The outline of the suit, called the silhouette, sets the tone of the suit. Some suits are better for different builds than others. There are three basic suit silhouette styles.

Suit Silhouettes

The European Suit

European suits are slim and sharp-edged. The waist is tapered, the armscyes are high, and the upper torso is snug. It’s a great style, but it necessitates a slim or athletic man to pull it off. Men with waists broader than their chests will be incapable of wearing this suit well.

The British Suit

British suits have squared-off shoulders and lower armscyes than the European. The waist is less tapered and the hips are often more flared. Most body types can pull off this suit.

The American Suit

Also called the sack suit, the American suit features softer shoulders, a relaxed chest, widers sleeves, and lower armscyes than its alternatives. The style looks fine on most men, though slender men will struggle with the looser fit.

Suit Lapels

Lapels are the folding “frame” pieces of the suit on either side of the V revealing the shirt, differentiated by their tips.

Notch lapels

Notch lapels are the most common. The tops of notch lapels angle downwards, connecting to the bottom pieces with a “notch” between them.

Peak lapels

Peak lapels feature outward-angled “peaks.” They are generally considered more formal and tend to be featured on double-breasted suits.

Shawl lapels

Often called the shawl collar, because it is all one piece. They are a single, continuous strip of folded fabric that goes around the neck and down the chest. They are fashion forward, usually seen in dinner jackets (tuxedos), but are not business appropriate.

Suit Pockets

Jetted Pockets

The most common pocket you’ll see on formal suits, jetted pockets are thin, inconspicuous slits in the fabric leading to a largely hidden pocket. They are mandatory in formal and semi-formal attire.

▶ **Problem requirements**
Duplicate the part of the suit-styles text that begins at the words "Peak lapels feature" and stops after "not business appropriate.".

▶ **Exercise data**
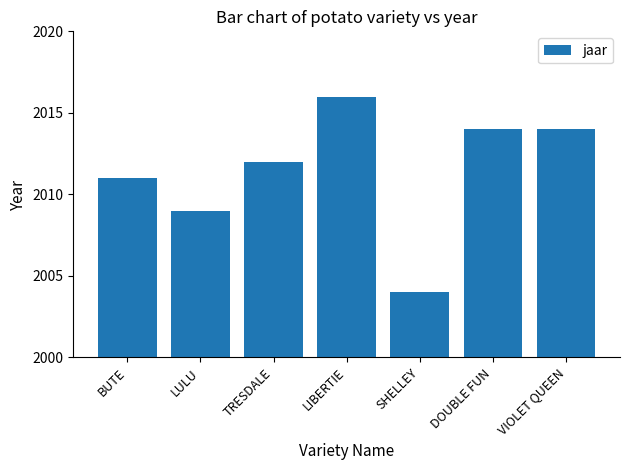

What is the sum of all values?

14080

▶ **Task answer**
Peak lapels feature outward-angled “peaks.” They are generally considered more formal and tend to be featured on double-breasted suits.

Shawl lapels

Often called the shawl collar, because it is all one piece. They are a single, continuous strip of folded fabric that goes around the neck and down the chest. They are fashion forward, usually seen in dinner jackets (tuxedos), but are not business appropriate.